§ Collected data
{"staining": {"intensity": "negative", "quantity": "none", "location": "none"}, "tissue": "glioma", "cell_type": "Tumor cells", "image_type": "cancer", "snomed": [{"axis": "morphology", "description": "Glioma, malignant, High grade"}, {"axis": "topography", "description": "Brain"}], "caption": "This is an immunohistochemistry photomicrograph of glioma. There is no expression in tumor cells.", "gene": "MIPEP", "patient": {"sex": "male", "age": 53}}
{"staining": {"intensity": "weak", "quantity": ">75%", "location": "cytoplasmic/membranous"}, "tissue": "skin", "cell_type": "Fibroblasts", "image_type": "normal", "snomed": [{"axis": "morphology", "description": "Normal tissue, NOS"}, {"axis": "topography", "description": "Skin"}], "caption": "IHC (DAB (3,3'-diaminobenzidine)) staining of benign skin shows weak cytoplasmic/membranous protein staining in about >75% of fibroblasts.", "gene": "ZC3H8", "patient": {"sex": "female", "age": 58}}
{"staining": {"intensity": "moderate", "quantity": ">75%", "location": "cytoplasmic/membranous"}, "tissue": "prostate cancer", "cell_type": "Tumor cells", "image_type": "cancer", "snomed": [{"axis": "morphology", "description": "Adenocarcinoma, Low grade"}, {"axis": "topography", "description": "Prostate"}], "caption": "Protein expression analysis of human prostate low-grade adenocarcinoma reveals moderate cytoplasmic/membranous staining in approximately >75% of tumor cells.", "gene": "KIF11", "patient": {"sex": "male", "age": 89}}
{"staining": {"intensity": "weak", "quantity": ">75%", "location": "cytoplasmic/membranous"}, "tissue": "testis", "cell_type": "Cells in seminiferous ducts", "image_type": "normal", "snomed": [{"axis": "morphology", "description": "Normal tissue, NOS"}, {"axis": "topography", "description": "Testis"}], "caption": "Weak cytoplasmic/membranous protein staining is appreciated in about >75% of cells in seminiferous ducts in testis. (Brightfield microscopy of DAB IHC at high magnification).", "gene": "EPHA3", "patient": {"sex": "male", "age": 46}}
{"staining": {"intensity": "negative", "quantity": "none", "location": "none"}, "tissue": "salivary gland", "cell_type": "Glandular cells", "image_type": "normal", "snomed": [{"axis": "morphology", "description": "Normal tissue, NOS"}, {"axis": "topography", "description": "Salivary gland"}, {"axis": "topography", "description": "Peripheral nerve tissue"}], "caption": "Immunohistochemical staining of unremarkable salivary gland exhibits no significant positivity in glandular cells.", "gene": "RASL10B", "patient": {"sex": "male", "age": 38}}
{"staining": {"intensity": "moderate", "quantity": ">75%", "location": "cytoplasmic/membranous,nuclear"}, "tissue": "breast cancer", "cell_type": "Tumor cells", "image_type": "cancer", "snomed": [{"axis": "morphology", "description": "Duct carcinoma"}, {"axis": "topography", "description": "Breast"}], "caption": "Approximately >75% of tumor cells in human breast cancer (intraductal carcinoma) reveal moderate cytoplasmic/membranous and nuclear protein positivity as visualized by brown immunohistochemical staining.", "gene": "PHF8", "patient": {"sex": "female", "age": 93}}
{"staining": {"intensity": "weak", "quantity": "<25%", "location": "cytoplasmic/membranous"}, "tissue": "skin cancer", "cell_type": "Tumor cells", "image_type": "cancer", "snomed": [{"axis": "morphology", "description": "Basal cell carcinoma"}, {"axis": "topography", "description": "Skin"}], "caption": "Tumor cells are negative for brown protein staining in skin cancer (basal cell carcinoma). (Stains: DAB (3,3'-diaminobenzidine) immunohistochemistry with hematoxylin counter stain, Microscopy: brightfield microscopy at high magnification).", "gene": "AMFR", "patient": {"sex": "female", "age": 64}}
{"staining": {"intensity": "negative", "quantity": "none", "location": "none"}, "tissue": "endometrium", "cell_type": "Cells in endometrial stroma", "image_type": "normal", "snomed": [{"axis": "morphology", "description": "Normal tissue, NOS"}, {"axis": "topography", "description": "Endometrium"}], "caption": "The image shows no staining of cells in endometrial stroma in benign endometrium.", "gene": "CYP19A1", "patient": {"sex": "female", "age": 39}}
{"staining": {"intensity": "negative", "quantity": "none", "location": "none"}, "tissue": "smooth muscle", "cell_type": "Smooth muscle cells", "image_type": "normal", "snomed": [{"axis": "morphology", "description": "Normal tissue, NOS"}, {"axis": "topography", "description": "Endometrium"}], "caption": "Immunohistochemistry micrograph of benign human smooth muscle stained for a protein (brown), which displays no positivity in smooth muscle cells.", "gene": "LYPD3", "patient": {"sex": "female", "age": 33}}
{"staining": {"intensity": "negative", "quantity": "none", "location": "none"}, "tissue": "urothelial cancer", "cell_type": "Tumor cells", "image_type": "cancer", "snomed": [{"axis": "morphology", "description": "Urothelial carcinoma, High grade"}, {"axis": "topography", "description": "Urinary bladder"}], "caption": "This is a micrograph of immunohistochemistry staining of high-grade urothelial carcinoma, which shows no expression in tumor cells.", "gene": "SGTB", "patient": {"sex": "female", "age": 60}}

§ The problem
Please print out every record exactly as it is written.

§ Output for this exercise
{"staining": {"intensity": "negative", "quantity": "none", "location": "none"}, "tissue": "glioma", "cell_type": "Tumor cells", "image_type": "cancer", "snomed": [{"axis": "morphology", "description": "Glioma, malignant, High grade"}, {"axis": "topography", "description": "Brain"}], "caption": "This is an immunohistochemistry photomicrograph of glioma. There is no expression in tumor cells.", "gene": "MIPEP", "patient": {"sex": "male", "age": 53}}
{"staining": {"intensity": "weak", "quantity": ">75%", "location": "cytoplasmic/membranous"}, "tissue": "skin", "cell_type": "Fibroblasts", "image_type": "normal", "snomed": [{"axis": "morphology", "description": "Normal tissue, NOS"}, {"axis": "topography", "description": "Skin"}], "caption": "IHC (DAB (3,3'-diaminobenzidine)) staining of benign skin shows weak cytoplasmic/membranous protein staining in about >75% of fibroblasts.", "gene": "ZC3H8", "patient": {"sex": "female", "age": 58}}
{"staining": {"intensity": "moderate", "quantity": ">75%", "location": "cytoplasmic/membranous"}, "tissue": "prostate cancer", "cell_type": "Tumor cells", "image_type": "cancer", "snomed": [{"axis": "morphology", "description": "Adenocarcinoma, Low grade"}, {"axis": "topography", "description": "Prostate"}], "caption": "Protein expression analysis of human prostate low-grade adenocarcinoma reveals moderate cytoplasmic/membranous staining in approximately >75% of tumor cells.", "gene": "KIF11", "patient": {"sex": "male", "age": 89}}
{"staining": {"intensity": "weak", "quantity": ">75%", "location": "cytoplasmic/membranous"}, "tissue": "testis", "cell_type": "Cells in seminiferous ducts", "image_type": "normal", "snomed": [{"axis": "morphology", "description": "Normal tissue, NOS"}, {"axis": "topography", "description": "Testis"}], "caption": "Weak cytoplasmic/membranous protein staining is appreciated in about >75% of cells in seminiferous ducts in testis. (Brightfield microscopy of DAB IHC at high magnification).", "gene": "EPHA3", "patient": {"sex": "male", "age": 46}}
{"staining": {"intensity": "negative", "quantity": "none", "location": "none"}, "tissue": "salivary gland", "cell_type": "Glandular cells", "image_type": "normal", "snomed": [{"axis": "morphology", "description": "Normal tissue, NOS"}, {"axis": "topography", "description": "Salivary gland"}, {"axis": "topography", "description": "Peripheral nerve tissue"}], "caption": "Immunohistochemical staining of unremarkable salivary gland exhibits no significant positivity in glandular cells.", "gene": "RASL10B", "patient": {"sex": "male", "age": 38}}
{"staining": {"intensity": "moderate", "quantity": ">75%", "location": "cytoplasmic/membranous,nuclear"}, "tissue": "breast cancer", "cell_type": "Tumor cells", "image_type": "cancer", "snomed": [{"axis": "morphology", "description": "Duct carcinoma"}, {"axis": "topography", "description": "Breast"}], "caption": "Approximately >75% of tumor cells in human breast cancer (intraductal carcinoma) reveal moderate cytoplasmic/membranous and nuclear protein positivity as visualized by brown immunohistochemical staining.", "gene": "PHF8", "patient": {"sex": "female", "age": 93}}
{"staining": {"intensity": "weak", "quantity": "<25%", "location": "cytoplasmic/membranous"}, "tissue": "skin cancer", "cell_type": "Tumor cells", "image_type": "cancer", "snomed": [{"axis": "morphology", "description": "Basal cell carcinoma"}, {"axis": "topography", "description": "Skin"}], "caption": "Tumor cells are negative for brown protein staining in skin cancer (basal cell carcinoma). (Stains: DAB (3,3'-diaminobenzidine) immunohistochemistry with hematoxylin counter stain, Microscopy: brightfield microscopy at high magnification).", "gene": "AMFR", "patient": {"sex": "female", "age": 64}}
{"staining": {"intensity": "negative", "quantity": "none", "location": "none"}, "tissue": "endometrium", "cell_type": "Cells in endometrial stroma", "image_type": "normal", "snomed": [{"axis": "morphology", "description": "Normal tissue, NOS"}, {"axis": "topography", "description": "Endometrium"}], "caption": "The image shows no staining of cells in endometrial stroma in benign endometrium.", "gene": "CYP19A1", "patient": {"sex": "female", "age": 39}}
{"staining": {"intensity": "negative", "quantity": "none", "location": "none"}, "tissue": "smooth muscle", "cell_type": "Smooth muscle cells", "image_type": "normal", "snomed": [{"axis": "morphology", "description": "Normal tissue, NOS"}, {"axis": "topography", "description": "Endometrium"}], "caption": "Immunohistochemistry micrograph of benign human smooth muscle stained for a protein (brown), which displays no positivity in smooth muscle cells.", "gene": "LYPD3", "patient": {"sex": "female", "age": 33}}
{"staining": {"intensity": "negative", "quantity": "none", "location": "none"}, "tissue": "urothelial cancer", "cell_type": "Tumor cells", "image_type": "cancer", "snomed": [{"axis": "morphology", "description": "Urothelial carcinoma, High grade"}, {"axis": "topography", "description": "Urinary bladder"}], "caption": "This is a micrograph of immunohistochemistry staining of high-grade urothelial carcinoma, which shows no expression in tumor cells.", "gene": "SGTB", "patient": {"sex": "female", "age": 60}}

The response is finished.